* _TASKS AND EXERCISES_
a: Answer these from the text about the corrupted Wikidata dump:
(i) What compressed data error did lbzcat report?
(ii) Which option does bzcat suggest for testing the integrity of the files?
(iii) At what line and column did riot report the bad input stream?
b: Carry on with the text about the corrupted Wikidata dump from the point where it ends.

══ PROVIDED TEXT ══

The error was in the binary:
lbzcat: "/zbw/var/wikidata/2022-02-03/rdf/latest-truthy.nt.bz2": compressed 
data error: bad block header magic

That created non-RDF input:

 [nbt@e6810f891672 ~]$ bzcat 
/zbw/var/wikidata/2022-02-03/rdf/latest-truthy.nt.bz2 | sed -n 
'4052914958,4052914960p;4052914961q'
<http://www.wikidata.org/entity/Q85112545> <http://schema.org/description> 
"\u0646\u062C\u0645 \u0641\u064A \u0643\u0648\u0643\u0628\u0629 
\u0627\u0644\u062B\u0648\u0631"@ar .

bzcat: Compressed file ends unexpectedly;
        perhaps it is corrupted?  *Possible* reason follows.
bzcat: Success
        Input file = /zbw/var/wikidata/2022-02-03/rdf/latest-truthy.nt.bz2, 
output file = (stdout)

It is possible that the compressed file(s) have become corrupted.
You can use the -tvv option to test integrity of such files.

You can use the `bzip2recover' program to attempt to recover
data from undamaged sections of corrupted files.

<http://www.wikidata.org/entity/Q85112545> <http://schema.org/description> 
"star in the constellation Taurus"@en .
<https://www.wikidata.org/wiki/Special:EntityData/Q85112563> 
<http://www.w3.org/1999/02/22-rdf-syntax-ns#type> <http://schema.org/Dataset> .

which in turn produced:

03:02:18 INFO  Nodes           :: Add: 4,052,000,000 latest-truthy.nt (Batch: 
108,189 / Avg: 102,550)
03:02:26 ERROR riot            :: [line: 4052914959, col: 80] Bad input stream 
[java.io.IOException: Unexpected end of stream]
Exception in thread "AsyncParser" org.apache.jena.riot.RiotException: [line: 
4052914959, col: 80] Bad input stream [java.io.IOException: Unexpected end of 
stream]
        at 
org.apache.jena.riot.system.ErrorHandlerFactory$ErrorHandlerStd.fatal(ErrorHandlerFactory.java:163)
        at 
org.apache.jena.riot.lang.LangEngine.raiseException(LangEngine.java:148)
        at org.apache.jena.riot.lang.LangEngine.nextToken(LangEngine.java:105)
        at org.apache.jena.riot.lang.LangNTuple.parseTriple(LangNTuple.java:95)
        at org.apache.jena.riot.lang.LangNTriples.parseOne(LangNTriples.java:61)
        at 
org.apache.jena.riot.lang.LangNTriples.runParser(LangNTriples.java:53)

═══
══ INFORMATION ══

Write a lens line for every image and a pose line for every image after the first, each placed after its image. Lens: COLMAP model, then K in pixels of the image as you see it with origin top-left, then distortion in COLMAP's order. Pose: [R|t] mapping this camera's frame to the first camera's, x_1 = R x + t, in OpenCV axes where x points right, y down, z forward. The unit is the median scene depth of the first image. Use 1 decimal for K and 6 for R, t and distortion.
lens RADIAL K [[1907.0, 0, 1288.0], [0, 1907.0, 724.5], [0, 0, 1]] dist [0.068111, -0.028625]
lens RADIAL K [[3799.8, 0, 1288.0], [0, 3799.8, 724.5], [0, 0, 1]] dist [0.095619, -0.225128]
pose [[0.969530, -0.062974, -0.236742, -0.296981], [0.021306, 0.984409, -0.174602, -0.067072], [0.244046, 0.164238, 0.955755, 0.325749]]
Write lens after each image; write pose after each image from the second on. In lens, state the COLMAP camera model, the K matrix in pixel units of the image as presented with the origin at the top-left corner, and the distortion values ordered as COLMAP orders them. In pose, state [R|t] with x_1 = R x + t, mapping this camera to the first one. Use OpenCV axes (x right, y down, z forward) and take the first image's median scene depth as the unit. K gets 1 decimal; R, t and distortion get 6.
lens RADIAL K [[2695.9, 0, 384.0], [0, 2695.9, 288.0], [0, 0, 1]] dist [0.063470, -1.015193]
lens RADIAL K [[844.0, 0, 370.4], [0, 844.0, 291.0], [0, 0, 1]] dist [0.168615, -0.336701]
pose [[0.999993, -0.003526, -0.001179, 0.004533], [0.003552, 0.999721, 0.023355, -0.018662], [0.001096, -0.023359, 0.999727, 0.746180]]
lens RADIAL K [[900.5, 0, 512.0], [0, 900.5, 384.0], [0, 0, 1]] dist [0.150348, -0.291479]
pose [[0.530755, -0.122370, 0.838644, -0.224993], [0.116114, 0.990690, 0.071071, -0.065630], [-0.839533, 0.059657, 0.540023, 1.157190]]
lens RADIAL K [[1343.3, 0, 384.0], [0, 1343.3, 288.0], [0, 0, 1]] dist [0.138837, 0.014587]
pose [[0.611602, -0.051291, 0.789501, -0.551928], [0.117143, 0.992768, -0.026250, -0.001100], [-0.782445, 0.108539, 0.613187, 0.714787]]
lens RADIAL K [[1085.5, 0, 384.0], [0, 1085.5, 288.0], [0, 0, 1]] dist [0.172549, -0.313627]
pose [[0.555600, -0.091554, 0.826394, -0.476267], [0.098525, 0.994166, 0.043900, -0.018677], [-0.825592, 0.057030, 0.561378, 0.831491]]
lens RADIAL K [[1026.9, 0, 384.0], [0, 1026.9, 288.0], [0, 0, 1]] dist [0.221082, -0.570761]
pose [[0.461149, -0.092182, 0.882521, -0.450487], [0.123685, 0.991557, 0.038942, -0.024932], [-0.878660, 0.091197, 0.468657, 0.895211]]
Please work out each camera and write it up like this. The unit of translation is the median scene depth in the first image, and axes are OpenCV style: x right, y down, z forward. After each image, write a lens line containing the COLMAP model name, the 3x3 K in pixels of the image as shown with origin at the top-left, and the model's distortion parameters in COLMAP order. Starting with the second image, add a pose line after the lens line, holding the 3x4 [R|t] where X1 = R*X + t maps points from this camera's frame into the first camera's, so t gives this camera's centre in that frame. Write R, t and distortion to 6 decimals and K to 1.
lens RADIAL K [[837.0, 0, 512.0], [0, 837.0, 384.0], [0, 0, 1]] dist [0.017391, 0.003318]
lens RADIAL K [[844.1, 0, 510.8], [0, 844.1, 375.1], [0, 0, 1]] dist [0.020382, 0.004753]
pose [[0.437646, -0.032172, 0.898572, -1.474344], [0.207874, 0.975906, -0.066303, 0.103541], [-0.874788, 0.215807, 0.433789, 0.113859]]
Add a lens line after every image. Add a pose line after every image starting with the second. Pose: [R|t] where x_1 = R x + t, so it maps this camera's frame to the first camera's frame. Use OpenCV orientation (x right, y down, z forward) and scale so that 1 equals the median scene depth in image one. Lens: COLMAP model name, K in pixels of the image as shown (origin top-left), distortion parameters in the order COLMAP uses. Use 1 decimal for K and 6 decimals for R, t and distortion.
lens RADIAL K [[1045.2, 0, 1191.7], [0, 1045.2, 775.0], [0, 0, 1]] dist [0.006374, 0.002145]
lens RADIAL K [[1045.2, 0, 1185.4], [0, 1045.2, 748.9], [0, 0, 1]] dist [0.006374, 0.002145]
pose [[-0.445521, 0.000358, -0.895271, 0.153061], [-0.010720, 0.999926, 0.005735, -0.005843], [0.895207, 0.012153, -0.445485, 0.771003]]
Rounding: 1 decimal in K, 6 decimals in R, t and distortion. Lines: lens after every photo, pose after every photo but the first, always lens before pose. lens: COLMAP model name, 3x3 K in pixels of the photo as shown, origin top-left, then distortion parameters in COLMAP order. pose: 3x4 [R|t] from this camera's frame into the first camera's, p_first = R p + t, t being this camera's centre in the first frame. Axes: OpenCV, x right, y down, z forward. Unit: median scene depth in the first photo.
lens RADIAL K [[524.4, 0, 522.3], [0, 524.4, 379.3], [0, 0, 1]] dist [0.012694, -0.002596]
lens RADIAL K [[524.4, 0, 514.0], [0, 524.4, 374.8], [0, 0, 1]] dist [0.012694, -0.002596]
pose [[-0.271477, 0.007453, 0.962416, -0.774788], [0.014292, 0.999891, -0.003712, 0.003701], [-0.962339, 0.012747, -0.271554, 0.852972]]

═══

* _EXERCISE ANSWERS_
a:
(i) Bad block header magic.
(ii) The -tvv option.
(iii) Line 4052914959, column 80.

b:
        at org.apache.jena.riot.lang.LangBase.parse(LangBase.java:43)
        at 
org.apache.jena.riot.RDFParserRegistry$ReaderRIOTLang.read(RDFParserRegistry.java:186)
        at org.apache.jena.riot.RDFParser.read(RDFParser.java:366)
        at org.apache.jena.riot.RDFParser.parseURI(RDFParser.java:335)
        at org.apache.jena.riot.RDFParser.parse(RDFParser.java:310)
        at 
org.apache.jena.riot.RDFParserBuilder.parse(RDFParserBuilder.java:552)
        at 
org.apache.jena.tdb2.xloader.ProcBuildNodeTableX.lambda$exec2$0(ProcBuildNodeTableX.java:198)
        at java.base/java.util.ArrayList.forEach(ArrayList.java:1541)
        at 
org.apache.jena.tdb2.xloader.ProcBuildNodeTableX.lambda$exec2$1(ProcBuildNodeTableX.java:194)
        at java.base/java.lang.Thread.run(Thread.java:829)

Cheers, Joachim

> -----Ursprüngliche Nachricht-----
> Von: Andy Seaborne <a...@apache.org>
> Gesendet: Montag, 14. Februar 2022 13:46
> An: users@jena.apache.org
> Betreff: Re: AW: AW: AW: AW: xloader "Can't find gzip program"
> 
> 
> 
> On 14/02/2022 08:01, Neubert, Joachim wrote:
> > Thanks, Andy, the TDB2 assembler fixed it, and all worked well.
> >
> > I've tried to load wikidata-truthy then, but apparently the bzip file
> > was damaged at line 4052914959 - have to try again
> 
> How annoying.
> 
> Is it an RDF syntax error or bad binary or somethign else?
> 
> --
> 
> My experience is that gz is faster to load.
> 
> bz2 emphases compactness over speed.
> 
>      Andy
> 
> >
> > Cheers, Joachim
> >
> >> -----Ursprüngliche Nachricht-----
> >> Von: Andy Seaborne <a...@apache.org>
> >> Gesendet: Samstag, 12. Februar 2022 11:15
> >> An: users@jena.apache.org
> >> Betreff: Re: AW: AW: AW: xloader "Can't find gzip program"
> >>
> >> Hi Joachim,
> >>
> >> Aside: I've realised why the timestampes are fixed at "2022-01-30 15:03".
> >>
> >> The build setup is for repeatable builds of releases. Any build from
> >> the X.Y.Z release source, with the same JDK, will generate the byte-wise
> same jar files.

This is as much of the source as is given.